Publication year - 2018
Publication title -
molecular microbiology
Language(s) - English
Resource type - Journals
SCImago Journal Rank - 1.857
H-Index - 247
eISSN - 1365-2958
pISSN - 0950-382X
DOI - 10.1111/mmi.13953
Subject(s) - biology , ribosome , microbiology and biotechnology , transcription (linguistics) , rna polymerase , plasma protein binding , bacterial transcription , translocase , transcription factor , biophysics , polymerase , escherichia coli , biochemistry , dna , rna , gene , linguistics , philosophy , chromosomal translocation
Summary Transcription and translation are coupled processes in bacteria. A role of transcription elongation cofactor NusG in coupling has been suggested by in vitro structural studies.

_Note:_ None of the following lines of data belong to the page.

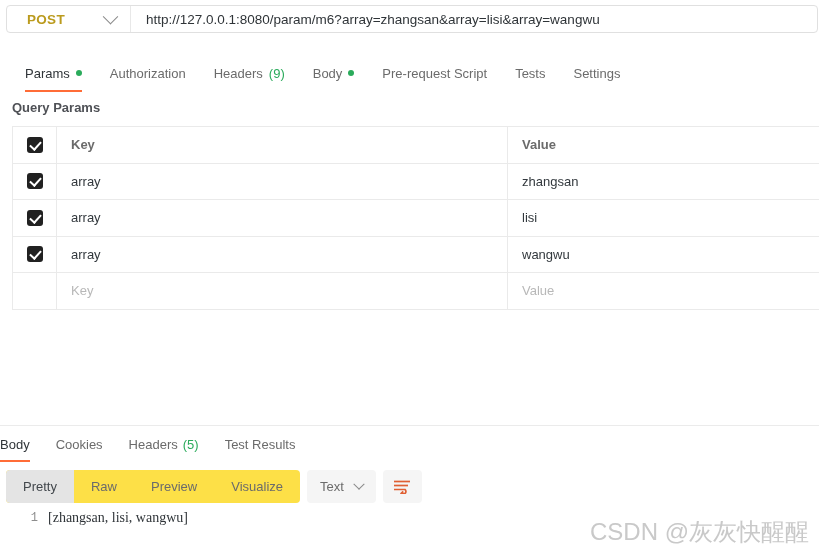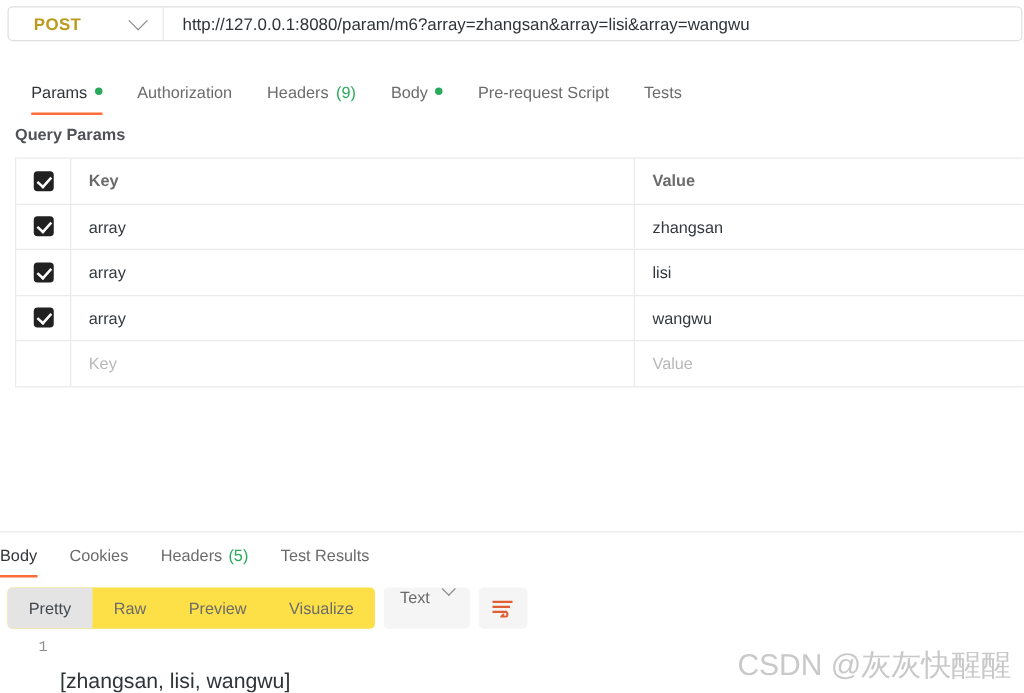--- a/index.html
+++ b/index.html
@@ -252,21 +252,21 @@
     font-size: 13px;
     color: #6b6b6b;
     cursor: pointer;
   }
   .seg-item.active {
     background: #e4e4e4;
     color: #42474c;
   }
   .fmt-select {
     display: flex;
-    align-items: flex-start;
+    align-items: center;
     gap: 11px;
     background: #f5f5f5;
     border-radius: 4px;
     height: 33px;
     padding: 0 13px;
     cursor: pointer;
   }
   .fmt-label {
     font-size: 13px;
     color: #6b6b6b;
@@ -301,26 +301,25 @@
   .gutter {
     width: 48px;
     text-align: right;
     padding-right: 10px;
     font-family: "Liberation Mono", monospace;
     font-size: 12px;
     color: #8d8d8d;
     line-height: 20px;
   }
   .code-line {
-    font-family: Liberation Sans, sans-serif;
-    font-size: 17px;
+    font-family: Liberation Serif, serif;
+    font-size: 14px;
     color: #2f3438;
     line-height: 20px;
     white-space: pre;
-    margin-top: 27px;
   }
 
   
   .watermark {
     position: absolute;
     right: 10px;
     bottom: 6px;
     font-size: 24px;
     color: #c9c9c9;
     font-family: Liberation Sans, sans-serif;
@@ -358,20 +357,23 @@
     <div class="rtab">
       <span>Body</span>
       <span class="dot"></span>
     </div>
     <div class="rtab">
       <span>Pre-request Script</span>
     </div>
     <div class="rtab">
       <span>Tests</span>
     </div>
+    <div class="rtab">
+      <span>Settings</span>
+    </div>
   </div>
 
   <div class="qp-title">Query Params</div>
 
   <div class="ptable">
 
     <div class="prow">
       <div class="cell-check">
         <span class="cb"></span>
       </div>

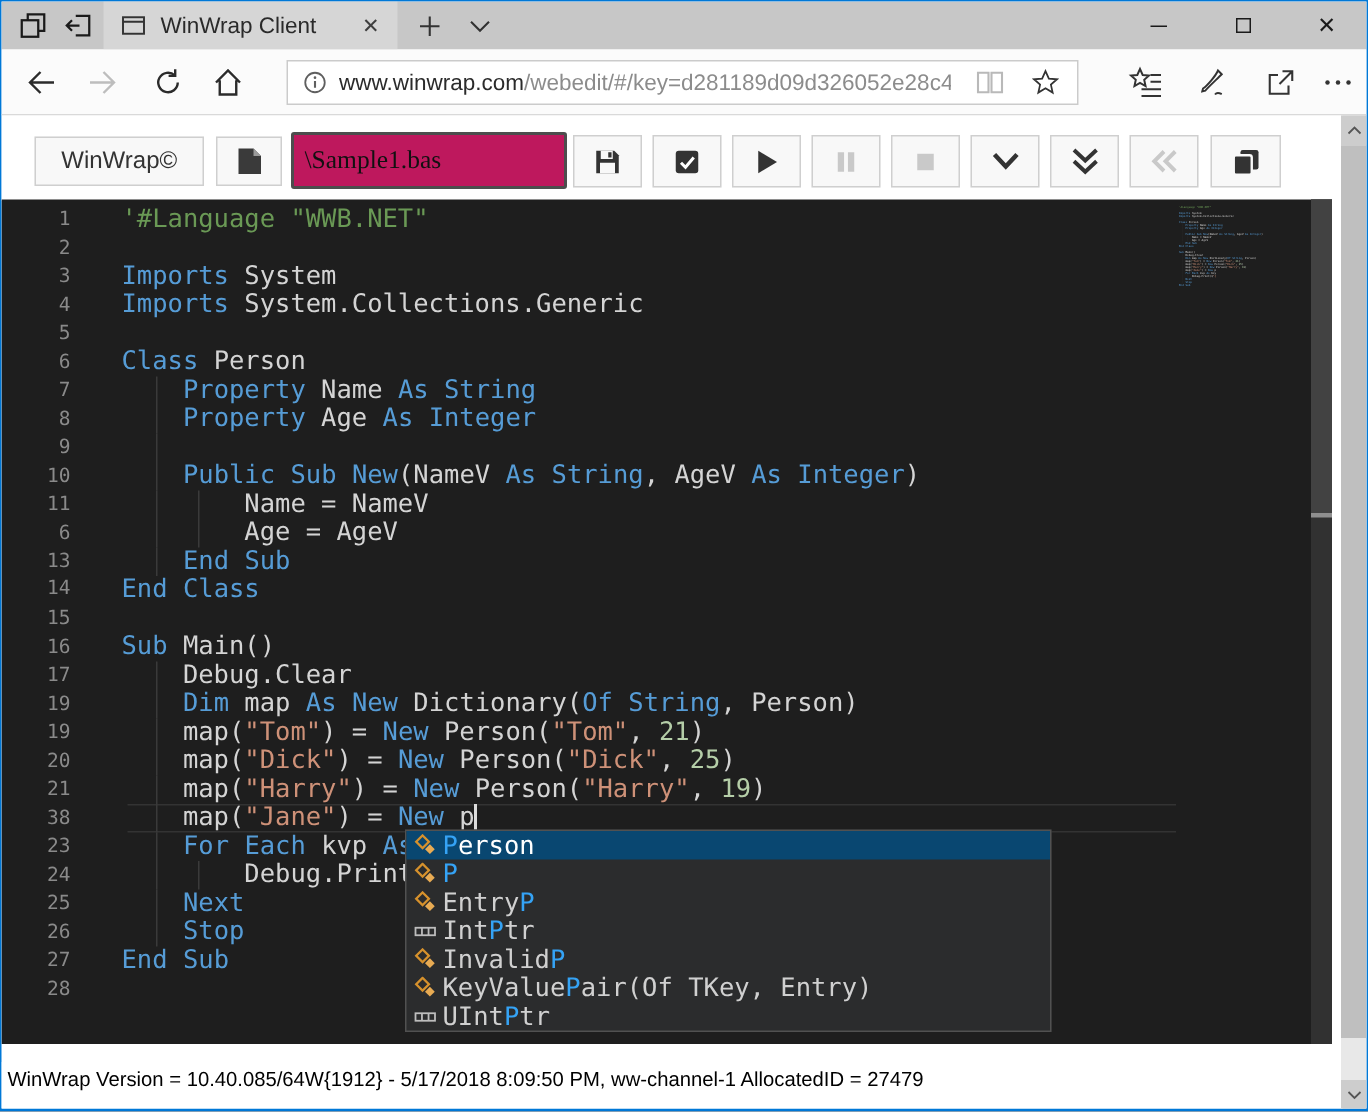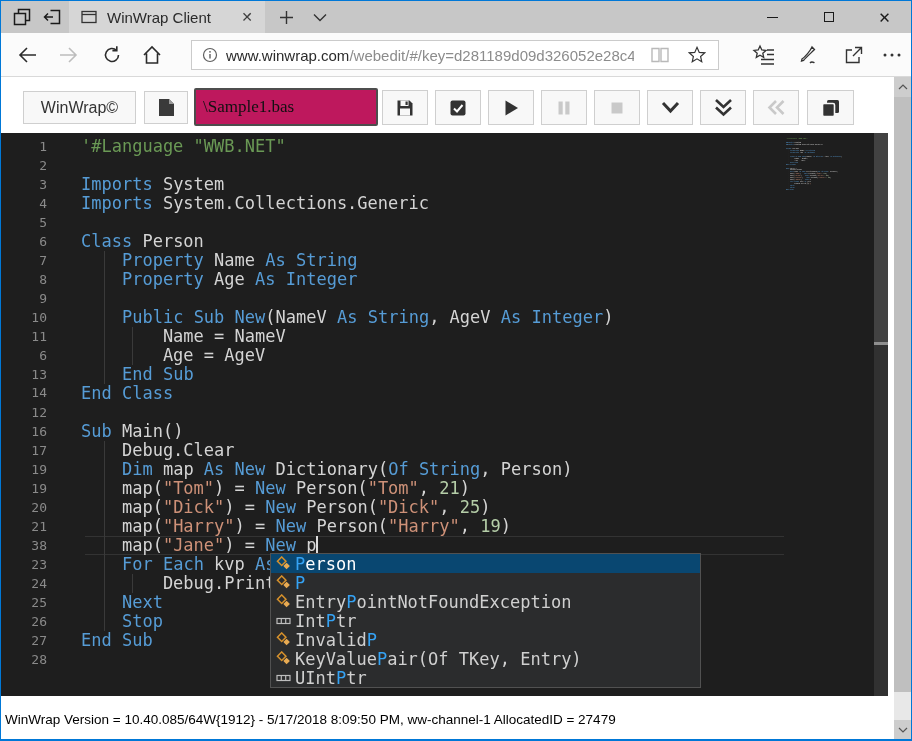--- a/index.html
+++ b/index.html
@@ -266,21 +266,21 @@
         <div class="gutter-num" style="top: 80px;">5</div>
         <div class="gutter-num" style="top: 99px;">6</div>
         <div class="gutter-num" style="top: 118px;">7</div>
         <div class="gutter-num" style="top: 137px;">8</div>
         <div class="gutter-num" style="top: 156px;">9</div>
         <div class="gutter-num" style="top: 175px;">10</div>
         <div class="gutter-num" style="top: 194px;">11</div>
         <div class="gutter-num" style="top: 213px;">6</div>
         <div class="gutter-num" style="top: 232px;">13</div>
         <div class="gutter-num" style="top: 250px;">14</div>
-        <div class="gutter-num" style="top: 270px;">12</div>
+        <div class="gutter-num" style="top: 270px;">15</div>
         <div class="gutter-num" style="top: 289px;">16</div>
         <div class="gutter-num" style="top: 308px;">17</div>
         <div class="gutter-num" style="top: 327px;">19</div>
         <div class="gutter-num" style="top: 346px;">19</div>
         <div class="gutter-num" style="top: 365px;">20</div>
         <div class="gutter-num" style="top: 384px;">21</div>
         <div class="gutter-num" style="top: 403px;">38</div>
         <div class="gutter-num" style="top: 422px;">23</div>
         <div class="gutter-num" style="top: 441px;">24</div>
         <div class="gutter-num" style="top: 460px;">25</div>
@@ -366,21 +366,21 @@
       <rect x="3.2" y="2.2" width="6" height="6" transform="rotate(45 6.2 5.2)" fill="none" stroke="#d6912c" stroke-width="1.5"></rect>
       <rect x="8.8" y="7.8" width="4.6" height="4.6" transform="rotate(45 11.1 10.1)" fill="#e8ab53"></rect>
     </svg><span class="sg-match">P</span><span>erson</span></div>
         <div class="sg-row"><svg class="sg-ico" viewBox="0 0 16 16">
       <rect x="3.2" y="2.2" width="6" height="6" transform="rotate(45 6.2 5.2)" fill="none" stroke="#d6912c" stroke-width="1.5"></rect>
       <rect x="8.8" y="7.8" width="4.6" height="4.6" transform="rotate(45 11.1 10.1)" fill="#e8ab53"></rect>
     </svg><span class="sg-match">P</span></div>
         <div class="sg-row"><svg class="sg-ico" viewBox="0 0 16 16">
       <rect x="3.2" y="2.2" width="6" height="6" transform="rotate(45 6.2 5.2)" fill="none" stroke="#d6912c" stroke-width="1.5"></rect>
       <rect x="8.8" y="7.8" width="4.6" height="4.6" transform="rotate(45 11.1 10.1)" fill="#e8ab53"></rect>
-    </svg><span>Entry</span><span class="sg-match">P</span><span>ointNotFoundException</span></div>
+    </svg><span>Entry</span><span class="sg-match">P</span></div>
         <div class="sg-row"><svg class="sg-ico" viewBox="0 0 16 16">
       <rect x="1.5" y="5.5" width="13" height="5" fill="none" stroke="#bdbdbd" stroke-width="1.2"></rect>
       <line x1="5.8" y1="5.5" x2="5.8" y2="10.5" stroke="#bdbdbd" stroke-width="1.2"></line>
       <line x1="10.2" y1="5.5" x2="10.2" y2="10.5" stroke="#bdbdbd" stroke-width="1.2"></line>
     </svg><span>Int</span><span class="sg-match">P</span><span>tr</span></div>
         <div class="sg-row"><svg class="sg-ico" viewBox="0 0 16 16">
       <rect x="3.2" y="2.2" width="6" height="6" transform="rotate(45 6.2 5.2)" fill="none" stroke="#d6912c" stroke-width="1.5"></rect>
       <rect x="8.8" y="7.8" width="4.6" height="4.6" transform="rotate(45 11.1 10.1)" fill="#e8ab53"></rect>
     </svg><span>Invalid</span><span class="sg-match">P</span></div>
         <div class="sg-row"><svg class="sg-ico" viewBox="0 0 16 16">

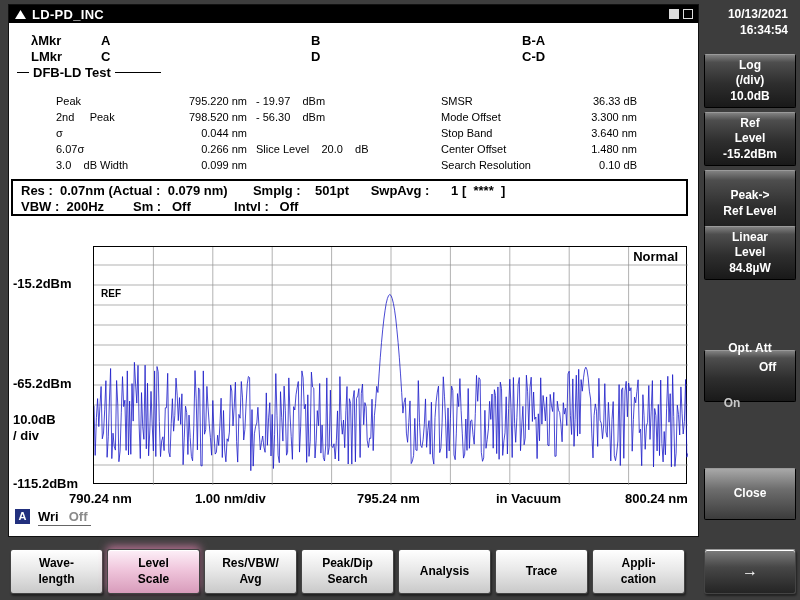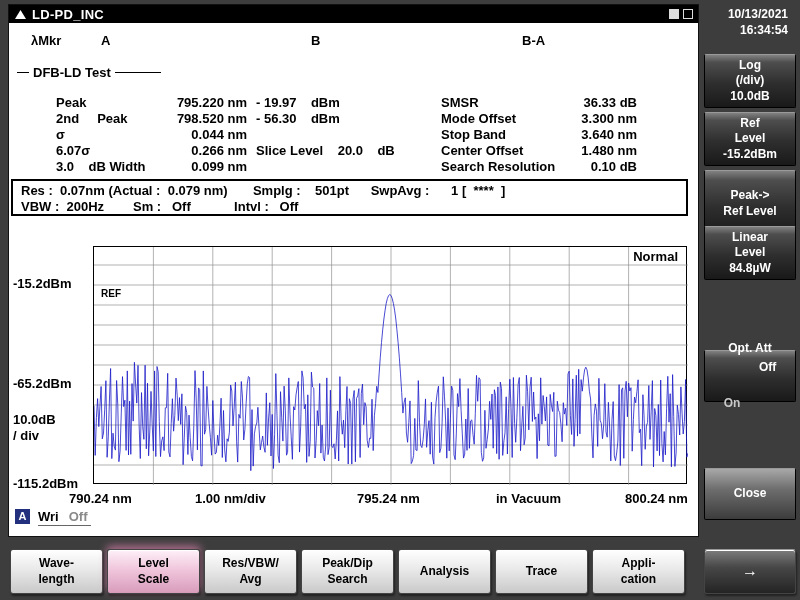--- a/index.html
+++ b/index.html
@@ -22,21 +22,21 @@
   .winbtn.filled { background: #ddd; }
 
   .mkrow { position: absolute; left: 0; width: 100%; height: 15px; font-size: 13px; font-weight: bold; }
   .mkrow span { position: absolute; white-space: pre; }
   .mk-name { left: 22px; } .mk-1 { left: 92px; } .mk-2 { left: 302px; } .mk-3 { left: 513px; }
 
   .sect { position: absolute; left: 8px; top: 60px; display: flex; align-items: center; gap: 4px;
           font-size: 13px; font-weight: bold; }
   .sline { height: 1px; background: #000; }
 
-  .mrow { position: absolute; left: 0; width: 100%; height: 16px; font-size: 13px; font-weight: bold; }
+  .mrow { position: absolute; left: 0; width: 100%; height: 16px; font-size: 11px; font-weight: normal; }
   .mrow span { position: absolute; white-space: pre; }
   .m-label  { left: 47px; }
   .m-value  { left: 100px; width: 138px; text-align: right; }
   .m-extra  { left: 247px; }
   .m-rlabel { left: 432px; }
   .m-rvalue { left: 480px; width: 148px; text-align: right; }
 
   .sweepbox { position: absolute; left: 2px; top: 174px; width: 677px; height: 37px; border: 2px solid #000; }
   .swline { position: absolute; left: 8px; font-size: 13px; font-weight: bold; white-space: pre; }
 
@@ -102,20 +102,26 @@
     <span class="winbtn filled"></span>
     <span class="winbtn"></span>
   </div>
 
   <div class="mkrow" style="top:28px">
     <span class="mk-name">λMkr</span>
     <span class="mk-1">A</span>
     <span class="mk-2">B</span>
     <span class="mk-3">B-A</span>
   </div>
+  <div class="mkrow" style="top:44px">
+    <span class="mk-name">LMkr</span>
+    <span class="mk-1">C</span>
+    <span class="mk-2">D</span>
+    <span class="mk-3">C-D</span>
+  </div>
 
   <div class="sect">
     <span class="sline" style="width:12px"></span>
     <span>DFB-LD Test</span>
     <span class="sline" style="width:46px"></span>
   </div>
 
   <div class="mrow" style="top:90px">
     <span class="m-label">Peak</span>
     <span class="m-value">795.220 nm</span>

NMR revealed association of the NusG carboxy‐terminal domain with S10 (NusE), implying a direct role for NusG as a bridge linking RNAP and the lead ribosome. Here we present the first in vitro and in vivo evidence of full‐length NusG association with mature 70S ribosomes. Binding did not require accessory factors in vitro . Mutating the NusG:S10 binding interface at NusG F165 or NusE M88 and D97 residues weakened NusG:S10 association in vivo and completely abolished it in vitro , supporting the specificity of this interaction. Mutations in the binding interface increased sensitivity to chloramphenicol. This phenotype was suppressed by rpoB *35, an RNAP mutation that reduces replisome‐RNAP clashes. We propose that weakened NusG:S10 interaction leads to uncoupling when translation is inhibited, with resulting RNAP backtracking, replication blocks and formation of lethal DNA double‐strand breaks.